[Task brief]
Keyword search on "elementum": report each line of the records that contains it.

(Saved entries)

========================================

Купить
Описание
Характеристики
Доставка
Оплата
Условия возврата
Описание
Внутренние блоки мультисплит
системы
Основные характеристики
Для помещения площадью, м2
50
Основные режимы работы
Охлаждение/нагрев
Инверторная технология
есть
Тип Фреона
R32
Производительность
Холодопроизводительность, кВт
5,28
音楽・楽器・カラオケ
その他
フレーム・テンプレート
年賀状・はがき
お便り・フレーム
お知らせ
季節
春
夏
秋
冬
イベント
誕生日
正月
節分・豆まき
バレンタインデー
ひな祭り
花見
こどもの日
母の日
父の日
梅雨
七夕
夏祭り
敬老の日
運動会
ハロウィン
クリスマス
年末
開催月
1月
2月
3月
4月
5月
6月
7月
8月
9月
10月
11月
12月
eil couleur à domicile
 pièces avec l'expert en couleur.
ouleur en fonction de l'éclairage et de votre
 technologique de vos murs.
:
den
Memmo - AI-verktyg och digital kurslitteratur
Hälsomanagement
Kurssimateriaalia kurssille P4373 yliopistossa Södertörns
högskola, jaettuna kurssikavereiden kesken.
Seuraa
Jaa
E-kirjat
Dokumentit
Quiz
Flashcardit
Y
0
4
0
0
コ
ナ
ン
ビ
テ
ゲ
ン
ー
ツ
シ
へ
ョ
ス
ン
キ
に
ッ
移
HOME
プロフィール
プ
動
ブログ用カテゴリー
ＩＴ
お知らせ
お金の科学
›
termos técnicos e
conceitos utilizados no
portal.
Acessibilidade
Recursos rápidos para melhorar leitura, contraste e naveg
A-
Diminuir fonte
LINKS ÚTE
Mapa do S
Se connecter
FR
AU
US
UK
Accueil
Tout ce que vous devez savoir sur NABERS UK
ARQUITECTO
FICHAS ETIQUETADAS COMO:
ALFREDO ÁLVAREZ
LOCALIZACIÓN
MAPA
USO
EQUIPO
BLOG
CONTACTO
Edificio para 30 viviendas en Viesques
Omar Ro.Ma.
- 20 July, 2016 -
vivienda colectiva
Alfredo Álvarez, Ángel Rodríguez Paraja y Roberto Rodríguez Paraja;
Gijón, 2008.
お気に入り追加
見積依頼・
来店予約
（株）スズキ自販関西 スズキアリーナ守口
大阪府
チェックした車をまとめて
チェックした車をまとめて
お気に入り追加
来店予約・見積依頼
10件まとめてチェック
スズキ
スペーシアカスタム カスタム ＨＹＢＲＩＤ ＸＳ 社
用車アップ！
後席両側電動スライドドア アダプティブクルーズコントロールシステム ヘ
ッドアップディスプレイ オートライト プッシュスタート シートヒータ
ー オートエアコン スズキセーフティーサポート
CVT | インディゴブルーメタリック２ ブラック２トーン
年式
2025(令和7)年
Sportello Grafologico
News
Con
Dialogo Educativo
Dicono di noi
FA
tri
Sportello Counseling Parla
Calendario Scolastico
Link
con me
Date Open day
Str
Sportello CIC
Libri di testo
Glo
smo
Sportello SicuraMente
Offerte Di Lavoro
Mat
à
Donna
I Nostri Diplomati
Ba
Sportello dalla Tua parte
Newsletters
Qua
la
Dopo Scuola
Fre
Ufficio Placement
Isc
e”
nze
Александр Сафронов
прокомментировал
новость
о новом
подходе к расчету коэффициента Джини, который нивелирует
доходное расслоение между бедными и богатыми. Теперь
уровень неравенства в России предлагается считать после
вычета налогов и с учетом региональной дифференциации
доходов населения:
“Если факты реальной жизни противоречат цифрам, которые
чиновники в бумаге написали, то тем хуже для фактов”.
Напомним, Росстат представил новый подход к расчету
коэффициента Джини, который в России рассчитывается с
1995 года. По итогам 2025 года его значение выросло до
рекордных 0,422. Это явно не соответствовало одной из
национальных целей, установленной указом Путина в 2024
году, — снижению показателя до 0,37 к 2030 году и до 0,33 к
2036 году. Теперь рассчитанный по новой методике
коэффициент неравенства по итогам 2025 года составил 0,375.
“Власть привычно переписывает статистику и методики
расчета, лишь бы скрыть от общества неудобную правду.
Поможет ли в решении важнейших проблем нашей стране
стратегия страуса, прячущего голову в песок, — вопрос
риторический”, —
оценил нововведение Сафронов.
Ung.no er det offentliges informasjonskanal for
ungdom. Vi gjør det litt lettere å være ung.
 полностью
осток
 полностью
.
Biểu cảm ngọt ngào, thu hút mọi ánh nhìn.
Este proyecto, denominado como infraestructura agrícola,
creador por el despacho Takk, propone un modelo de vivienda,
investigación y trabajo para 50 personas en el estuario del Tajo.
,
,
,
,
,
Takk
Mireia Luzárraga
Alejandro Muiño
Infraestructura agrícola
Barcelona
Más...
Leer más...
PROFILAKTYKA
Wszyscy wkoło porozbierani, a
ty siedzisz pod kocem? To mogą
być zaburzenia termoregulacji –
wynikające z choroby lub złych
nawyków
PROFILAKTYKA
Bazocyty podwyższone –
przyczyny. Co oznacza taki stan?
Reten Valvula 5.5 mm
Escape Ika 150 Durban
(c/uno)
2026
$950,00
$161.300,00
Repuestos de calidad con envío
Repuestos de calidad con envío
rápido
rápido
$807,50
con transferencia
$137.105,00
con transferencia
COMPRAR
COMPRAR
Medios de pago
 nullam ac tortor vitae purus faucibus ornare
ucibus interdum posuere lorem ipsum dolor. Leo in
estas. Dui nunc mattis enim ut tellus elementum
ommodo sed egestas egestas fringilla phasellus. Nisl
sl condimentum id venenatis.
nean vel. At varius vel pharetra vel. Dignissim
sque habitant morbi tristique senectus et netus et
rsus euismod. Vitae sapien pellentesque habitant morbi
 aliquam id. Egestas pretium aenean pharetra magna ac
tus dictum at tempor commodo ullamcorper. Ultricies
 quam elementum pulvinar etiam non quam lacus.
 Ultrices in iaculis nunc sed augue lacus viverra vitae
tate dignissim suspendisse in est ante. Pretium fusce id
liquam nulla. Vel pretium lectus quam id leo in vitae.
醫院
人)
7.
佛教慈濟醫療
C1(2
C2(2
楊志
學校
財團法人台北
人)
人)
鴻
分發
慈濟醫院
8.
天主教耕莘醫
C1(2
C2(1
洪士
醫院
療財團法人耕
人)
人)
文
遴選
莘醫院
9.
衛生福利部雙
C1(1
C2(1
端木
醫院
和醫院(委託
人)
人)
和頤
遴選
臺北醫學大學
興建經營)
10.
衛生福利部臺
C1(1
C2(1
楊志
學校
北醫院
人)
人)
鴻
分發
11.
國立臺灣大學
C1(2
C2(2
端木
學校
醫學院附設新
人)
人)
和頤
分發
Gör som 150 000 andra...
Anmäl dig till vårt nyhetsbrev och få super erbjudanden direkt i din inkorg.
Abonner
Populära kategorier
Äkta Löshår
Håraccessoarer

========================================

[Result]
estas. Dui nunc mattis enim ut tellus elementum
 quam elementum pulvinar etiam non quam lacus.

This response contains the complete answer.